The only known possible depiction of the Domus Aurea is the Megalopsychia Hunt Mosaic, or "Yakto mosaic", from the second half of the fifth century, found in the ancient suburb of Antioch, Daphne (Yakto). Part of the border of this hunt scene shows buildings from Antioch, including those interpreted to be the Imperial Palace and the Domus Aurea. Although there is an octagonal building on part of the border it remains uncertain if this represents the great church or whether the relationship to other buildings can be used to identify its location on the island. In the absence of definitive pictorial evidence, it is necessary to rely on written descriptions of the building. Eusebius in his Life of Constantine, describes the Domus Aurea as being octagonal in plan, sited in a large enclosure, with many chambers clustered around it. The domed roof, which was made of wood, reached a great height and was gilded inside. The floor consisted of polished marble and every part of the building was highly decorated with brass, gold and precious stones. It has been proposed that it was similar in structure to the Basilica of San Vitale in Ravenna, which was built in 540.

== Julian the Apostate ==
Julian moved to Antioch in 362, soon after becoming the sole ruler of the eastern empire, following the death of Constantius II. He was the last non-Christian ruler of the Roman Empire, and chose Antioch as his headquarters, partly to lay plans for his proposed campaign against the Persians and partly to further his attempt to restore the eastern empire to Hellenism. He had the body of Saint Babylas removed from the martyrium near the temple of Apollo at Daphne, because he thought that it had silenced the oracle of Apollo. When the temple burned down, shortly thereafter, Julian was furious, suspecting the Christians and in response closed the Great Church, removing its liturgical vessels.
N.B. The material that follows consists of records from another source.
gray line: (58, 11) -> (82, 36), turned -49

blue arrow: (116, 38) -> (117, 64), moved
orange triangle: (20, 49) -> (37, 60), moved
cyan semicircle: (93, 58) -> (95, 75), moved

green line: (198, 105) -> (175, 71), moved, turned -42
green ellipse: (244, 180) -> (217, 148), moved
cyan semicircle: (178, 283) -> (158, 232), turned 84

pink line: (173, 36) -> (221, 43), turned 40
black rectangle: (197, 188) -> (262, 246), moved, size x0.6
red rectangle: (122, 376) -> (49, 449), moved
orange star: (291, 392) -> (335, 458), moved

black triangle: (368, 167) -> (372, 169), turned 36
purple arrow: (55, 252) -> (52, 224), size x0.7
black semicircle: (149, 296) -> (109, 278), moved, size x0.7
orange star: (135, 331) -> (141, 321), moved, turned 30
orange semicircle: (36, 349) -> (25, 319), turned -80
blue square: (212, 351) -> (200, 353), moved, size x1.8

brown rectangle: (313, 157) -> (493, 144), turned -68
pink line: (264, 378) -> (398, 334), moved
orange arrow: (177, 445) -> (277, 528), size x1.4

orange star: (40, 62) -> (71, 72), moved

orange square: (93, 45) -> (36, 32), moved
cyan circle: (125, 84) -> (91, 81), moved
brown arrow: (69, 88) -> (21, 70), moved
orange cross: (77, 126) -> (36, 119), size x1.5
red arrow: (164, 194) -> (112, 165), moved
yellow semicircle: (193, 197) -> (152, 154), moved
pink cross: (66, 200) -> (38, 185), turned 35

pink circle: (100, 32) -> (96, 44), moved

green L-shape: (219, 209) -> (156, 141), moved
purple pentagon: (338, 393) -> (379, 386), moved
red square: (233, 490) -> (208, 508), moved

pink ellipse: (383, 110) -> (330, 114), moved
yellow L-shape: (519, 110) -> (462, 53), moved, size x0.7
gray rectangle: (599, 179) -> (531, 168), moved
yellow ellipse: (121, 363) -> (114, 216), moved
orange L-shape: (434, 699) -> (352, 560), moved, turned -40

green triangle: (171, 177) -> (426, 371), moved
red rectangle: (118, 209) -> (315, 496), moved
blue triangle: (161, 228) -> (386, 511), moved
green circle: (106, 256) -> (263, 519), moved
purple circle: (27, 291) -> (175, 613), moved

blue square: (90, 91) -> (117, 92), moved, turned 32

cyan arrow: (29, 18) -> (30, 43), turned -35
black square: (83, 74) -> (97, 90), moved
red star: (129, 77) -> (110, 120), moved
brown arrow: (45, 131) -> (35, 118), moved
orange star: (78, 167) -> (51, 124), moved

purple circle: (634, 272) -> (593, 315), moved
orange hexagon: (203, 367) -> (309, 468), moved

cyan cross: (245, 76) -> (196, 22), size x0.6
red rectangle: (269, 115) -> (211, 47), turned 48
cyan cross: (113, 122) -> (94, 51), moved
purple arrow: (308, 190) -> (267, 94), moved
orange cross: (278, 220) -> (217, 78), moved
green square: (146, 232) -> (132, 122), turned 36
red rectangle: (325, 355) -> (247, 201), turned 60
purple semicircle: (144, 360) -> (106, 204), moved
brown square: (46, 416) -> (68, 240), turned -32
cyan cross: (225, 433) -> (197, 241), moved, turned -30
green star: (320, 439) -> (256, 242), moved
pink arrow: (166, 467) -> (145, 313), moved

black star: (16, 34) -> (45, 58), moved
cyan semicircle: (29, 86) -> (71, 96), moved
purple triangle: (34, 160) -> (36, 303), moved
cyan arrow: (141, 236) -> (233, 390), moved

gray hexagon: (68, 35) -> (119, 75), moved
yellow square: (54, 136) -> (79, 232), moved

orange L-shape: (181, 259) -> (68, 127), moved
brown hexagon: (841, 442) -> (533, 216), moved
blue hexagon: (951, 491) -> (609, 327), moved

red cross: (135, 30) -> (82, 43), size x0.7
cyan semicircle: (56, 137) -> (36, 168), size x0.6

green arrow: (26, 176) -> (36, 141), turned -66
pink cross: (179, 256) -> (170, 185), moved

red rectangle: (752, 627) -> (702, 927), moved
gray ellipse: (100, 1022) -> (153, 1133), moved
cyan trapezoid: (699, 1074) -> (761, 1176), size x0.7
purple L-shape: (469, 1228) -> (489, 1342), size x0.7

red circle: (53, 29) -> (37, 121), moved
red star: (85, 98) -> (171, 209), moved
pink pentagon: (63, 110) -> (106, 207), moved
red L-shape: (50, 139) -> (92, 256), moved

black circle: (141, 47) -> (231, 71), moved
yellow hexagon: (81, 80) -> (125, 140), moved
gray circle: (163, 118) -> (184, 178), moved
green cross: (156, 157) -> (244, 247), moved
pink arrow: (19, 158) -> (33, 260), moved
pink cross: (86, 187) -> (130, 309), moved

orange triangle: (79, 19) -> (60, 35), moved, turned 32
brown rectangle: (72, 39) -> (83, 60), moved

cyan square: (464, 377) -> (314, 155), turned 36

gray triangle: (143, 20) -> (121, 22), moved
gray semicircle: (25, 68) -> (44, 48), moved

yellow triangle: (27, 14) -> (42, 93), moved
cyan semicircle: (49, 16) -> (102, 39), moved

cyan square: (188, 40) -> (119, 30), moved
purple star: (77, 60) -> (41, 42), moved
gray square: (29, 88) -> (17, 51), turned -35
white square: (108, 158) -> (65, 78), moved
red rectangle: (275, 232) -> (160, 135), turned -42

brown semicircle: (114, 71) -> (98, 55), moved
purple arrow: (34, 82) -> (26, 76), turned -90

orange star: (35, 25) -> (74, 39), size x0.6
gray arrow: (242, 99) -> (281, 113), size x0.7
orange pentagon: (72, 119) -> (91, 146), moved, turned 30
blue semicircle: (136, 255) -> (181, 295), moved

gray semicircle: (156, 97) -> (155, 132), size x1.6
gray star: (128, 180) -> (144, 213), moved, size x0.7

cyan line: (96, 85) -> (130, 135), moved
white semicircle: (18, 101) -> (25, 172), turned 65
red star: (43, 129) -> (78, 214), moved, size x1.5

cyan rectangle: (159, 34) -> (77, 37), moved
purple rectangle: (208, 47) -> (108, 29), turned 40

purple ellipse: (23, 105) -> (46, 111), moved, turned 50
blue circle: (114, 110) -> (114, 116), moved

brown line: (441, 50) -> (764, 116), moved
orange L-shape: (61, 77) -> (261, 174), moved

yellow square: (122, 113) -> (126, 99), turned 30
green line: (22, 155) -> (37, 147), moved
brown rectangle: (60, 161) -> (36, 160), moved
This act effectively brought his attempts to restore Hellenism in Antioch to an end.

== Earthquakes and fires ==
The earthquake of late May 526 badly damaged the great church, but still left it standing. However, seven days later the fires that had been burning since the earthquake struck finally destroyed the church. The great church was rebuilt by Ephraim, the comes Orientis, and partly for that reason he was persuaded to become the new Patriarch of Antioch in 528. On 29 November 528 another earthquake struck the city and the great church was again destroyed. It was again rebuilt by Ephraim, being rededicated in 537/538, only for it to be destroyed by fire once more in 540 A.D. when Antioch was burned by the invading Persians under Chosroes I. It was rebuilt for the last time by Justinian I, but was damaged by earthquakes in 551, 557 and 577, giving a northward tilt to the dome.

== Destruction ==
The final destruction of the great church occurred on 31 October 588 (or possibly 587), when Antioch was again struck by a major earthquake. It is said that although the rest of the church was destroyed, that the dome settled on the ruins in an upright position. After this earthquake it appears that no attempt was made to reconstruct the great church. This is in keeping with indications that the area in which it stood had become mainly uninhabited by that time, because Antioch was no longer an imperial residence of the Eastern Roman/Byzantine Empire and the island was no longer enclosed by the city walls. After that, the church of Cassian became the patriarchal church of Antioch.